Stored data entries:
►

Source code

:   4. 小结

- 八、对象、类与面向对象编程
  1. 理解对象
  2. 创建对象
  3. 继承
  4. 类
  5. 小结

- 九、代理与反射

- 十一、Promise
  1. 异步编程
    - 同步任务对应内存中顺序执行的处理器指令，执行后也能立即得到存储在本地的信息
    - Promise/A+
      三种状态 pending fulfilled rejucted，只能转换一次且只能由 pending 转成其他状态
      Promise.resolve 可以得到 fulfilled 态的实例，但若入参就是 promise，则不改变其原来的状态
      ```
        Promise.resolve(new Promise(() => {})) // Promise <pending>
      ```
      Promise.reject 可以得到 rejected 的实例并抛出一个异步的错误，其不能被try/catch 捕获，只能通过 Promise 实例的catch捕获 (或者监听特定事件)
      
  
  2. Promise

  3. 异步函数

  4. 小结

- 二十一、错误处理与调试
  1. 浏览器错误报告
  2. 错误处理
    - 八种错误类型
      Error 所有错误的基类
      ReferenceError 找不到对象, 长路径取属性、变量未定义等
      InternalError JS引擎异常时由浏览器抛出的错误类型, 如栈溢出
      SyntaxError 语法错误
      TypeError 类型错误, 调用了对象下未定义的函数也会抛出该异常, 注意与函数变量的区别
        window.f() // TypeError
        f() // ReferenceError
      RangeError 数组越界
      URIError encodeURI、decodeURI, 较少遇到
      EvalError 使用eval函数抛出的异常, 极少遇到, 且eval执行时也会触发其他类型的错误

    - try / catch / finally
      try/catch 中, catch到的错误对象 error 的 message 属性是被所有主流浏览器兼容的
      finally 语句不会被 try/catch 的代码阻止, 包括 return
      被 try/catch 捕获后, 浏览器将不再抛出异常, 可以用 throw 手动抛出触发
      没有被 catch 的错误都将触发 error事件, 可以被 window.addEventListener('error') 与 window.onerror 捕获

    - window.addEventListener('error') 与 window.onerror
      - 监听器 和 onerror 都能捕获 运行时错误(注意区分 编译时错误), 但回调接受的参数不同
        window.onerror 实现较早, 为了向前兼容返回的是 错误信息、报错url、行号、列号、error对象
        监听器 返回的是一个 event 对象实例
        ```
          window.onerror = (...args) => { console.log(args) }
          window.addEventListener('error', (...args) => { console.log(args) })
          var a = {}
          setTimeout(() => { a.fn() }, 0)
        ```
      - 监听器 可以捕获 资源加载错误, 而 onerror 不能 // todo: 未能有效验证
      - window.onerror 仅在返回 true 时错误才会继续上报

◄

EXERCISE INSTRUCTIONS:
Please restate the preceding entries word for word.

REPLY:
Source code

:   4. 小结

- 八、对象、类与面向对象编程
  1. 理解对象
  2. 创建对象
  3. 继承
  4. 类
  5. 小结

- 九、代理与反射

- 十一、Promise
  1. 异步编程
    - 同步任务对应内存中顺序执行的处理器指令，执行后也能立即得到存储在本地的信息
    - Promise/A+
      三种状态 pending fulfilled rejucted，只能转换一次且只能由 pending 转成其他状态
      Promise.resolve 可以得到 fulfilled 态的实例，但若入参就是 promise，则不改变其原来的状态
      ```
        Promise.resolve(new Promise(() => {})) // Promise <pending>
      ```
      Promise.reject 可以得到 rejected 的实例并抛出一个异步的错误，其不能被try/catch 捕获，只能通过 Promise 实例的catch捕获 (或者监听特定事件)
      
  
  2. Promise

  3. 异步函数

  4. 小结

- 二十一、错误处理与调试
  1. 浏览器错误报告
  2. 错误处理
    - 八种错误类型
      Error 所有错误的基类
      ReferenceError 找不到对象, 长路径取属性、变量未定义等
      InternalError JS引擎异常时由浏览器抛出的错误类型, 如栈溢出
      SyntaxError 语法错误
      TypeError 类型错误, 调用了对象下未定义的函数也会抛出该异常, 注意与函数变量的区别
        window.f() // TypeError
        f() // ReferenceError
      RangeError 数组越界
      URIError encodeURI、decodeURI, 较少遇到
      EvalError 使用eval函数抛出的异常, 极少遇到, 且eval执行时也会触发其他类型的错误

    - try / catch / finally
      try/catch 中, catch到的错误对象 error 的 message 属性是被所有主流浏览器兼容的
      finally 语句不会被 try/catch 的代码阻止, 包括 return
      被 try/catch 捕获后, 浏览器将不再抛出异常, 可以用 throw 手动抛出触发
      没有被 catch 的错误都将触发 error事件, 可以被 window.addEventListener('error') 与 window.onerror 捕获

    - window.addEventListener('error') 与 window.onerror
      - 监听器 和 onerror 都能捕获 运行时错误(注意区分 编译时错误), 但回调接受的参数不同
        window.onerror 实现较早, 为了向前兼容返回的是 错误信息、报错url、行号、列号、error对象
        监听器 返回的是一个 event 对象实例
        ```
          window.onerror = (...args) => { console.log(args) }
          window.addEventListener('error', (...args) => { console.log(args) })
          var a = {}
          setTimeout(() => { a.fn() }, 0)
        ```
      - 监听器 可以捕获 资源加载错误, 而 onerror 不能 // todo: 未能有效验证
      - window.onerror 仅在返回 true 时错误才会继续上报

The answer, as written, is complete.